EXERCISE AIM
The task calls for every entry to be printed word for word, without the images.

*** RECORDED INFORMATION ***

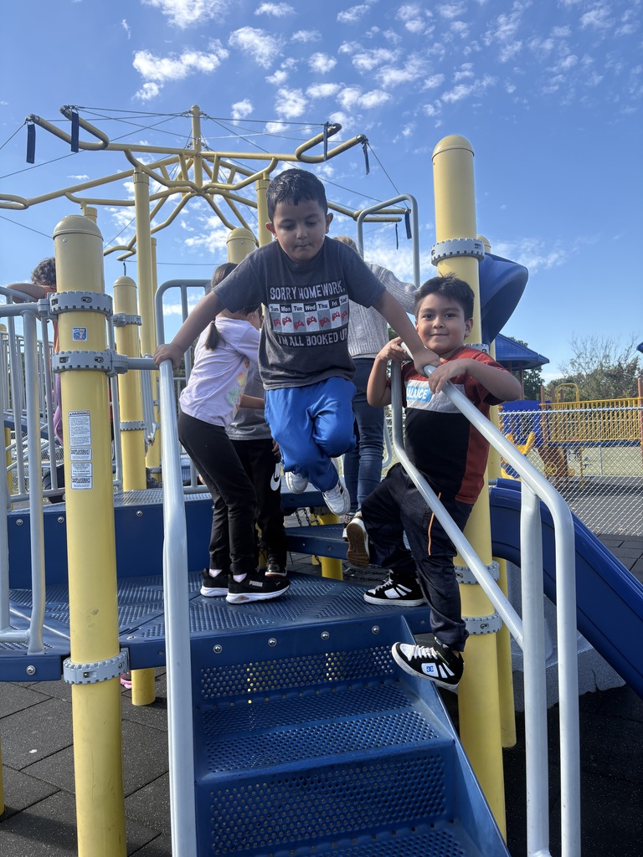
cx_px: 322
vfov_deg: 67.3
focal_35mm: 26
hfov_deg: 53.1
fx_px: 644
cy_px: 428
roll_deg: +2.7
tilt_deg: +1.6
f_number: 1.6
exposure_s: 1/1393
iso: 50
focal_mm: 5.96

*** End of RECORDED INFORMATION ***

YOUR SOLUTION
cx_px: 322
vfov_deg: 67.3
focal_35mm: 26
hfov_deg: 53.1
fx_px: 644
cy_px: 428
roll_deg: +2.7
tilt_deg: +1.6
f_number: 1.6
exposure_s: 1/1393
iso: 50
focal_mm: 5.96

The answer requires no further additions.